» WHAT THE TASK REQUIRES: Reproduce the data below word for word and line for line. Include only the text, leaving out anything that isn't written text.
───── INPUT MATERIAL ─────
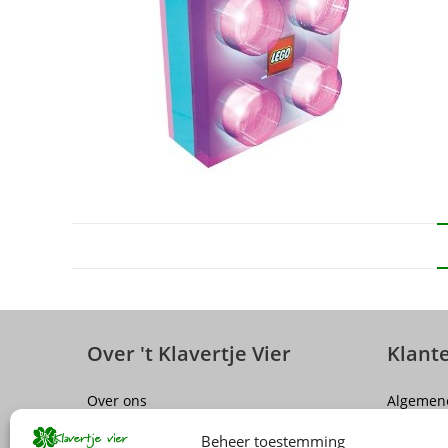
Over 't Klavertje Vier
Klant
Over ons
Algemen
Sluiting winkel Antwerpen
Disclaim
Beheer toestemming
─────
» WRITTEN SOLUTION:
Over 't Klavertje Vier
Klant
Over ons
Algemen
Sluiting winkel Antwerpen
Disclaim
Beheer toestemming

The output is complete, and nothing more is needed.